I have a number of security-related concerns with this specification.

First, I'm concerned by assumptions in the document that each of:
        http://example.com
        http://example.com:8080
        https://example.com
        https://example.com:8443

identify resources under the control of same entity.   It is fairly common to 
there to be multiple http/https services running on a single host, each service 
possibly operated by different entities as delegated by the "host" 
administrator.  I think it would be better (from a security perspective) to 
have "service"-level metadata, not "host" level meta data.  That is, make no 
assumption that the above URIs are under control of the same entity, or even if 
so, that it desirable to a single policy/metadata covering multiple services.
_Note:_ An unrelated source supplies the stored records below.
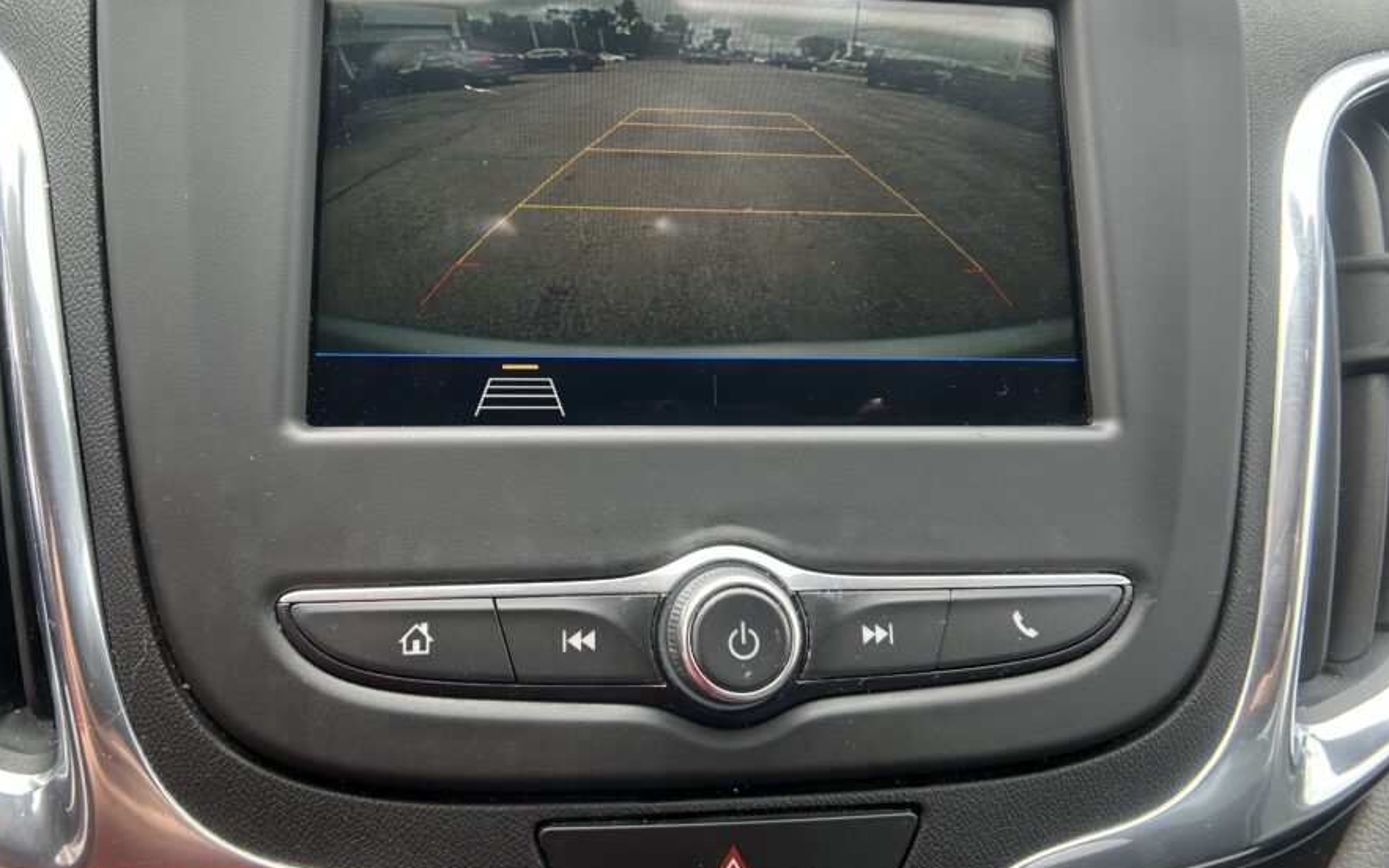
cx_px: 616
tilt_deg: -27.1
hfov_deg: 59.5
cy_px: 375
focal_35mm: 32
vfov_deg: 39.3
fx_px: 1211
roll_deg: -3.3
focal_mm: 5.7
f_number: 1.5
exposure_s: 1/205
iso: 40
And I think it very important to always fetch the meta data from the service 
one is accessing.  The document calls for client to fetch 
https://example.com/.well-known/host-meta even when https://example.com:8443 is 
URI wants policy for.  

Even worse, the document calls for the client to, if the above fetch does not 
produce a "valid" hostmeta document, for the client to fetch 
http://example.com/.well-known/host-meta.  An attacker could easily cause 
https://example.com/.well-known/host-meta to fail to produce a "valid" hostmeta 
document, and serve its own hostmeta document in response to the client's 
http://example.com/.well-known/host-meta, without supplanting the 
https://example.com:8443 service.

The document fails to discuss such attacks.

I recommend reworking this document to provide service-level, not host-level, 
metadata.  In particular, the metadata document should always be retrieved 
through the service the client is interested in using, such as by fetching 
"/.well-known/metadata".

If the authors rather continue pursuing a "host-based" solution, the security 
considerations should include a discussion of the above issues.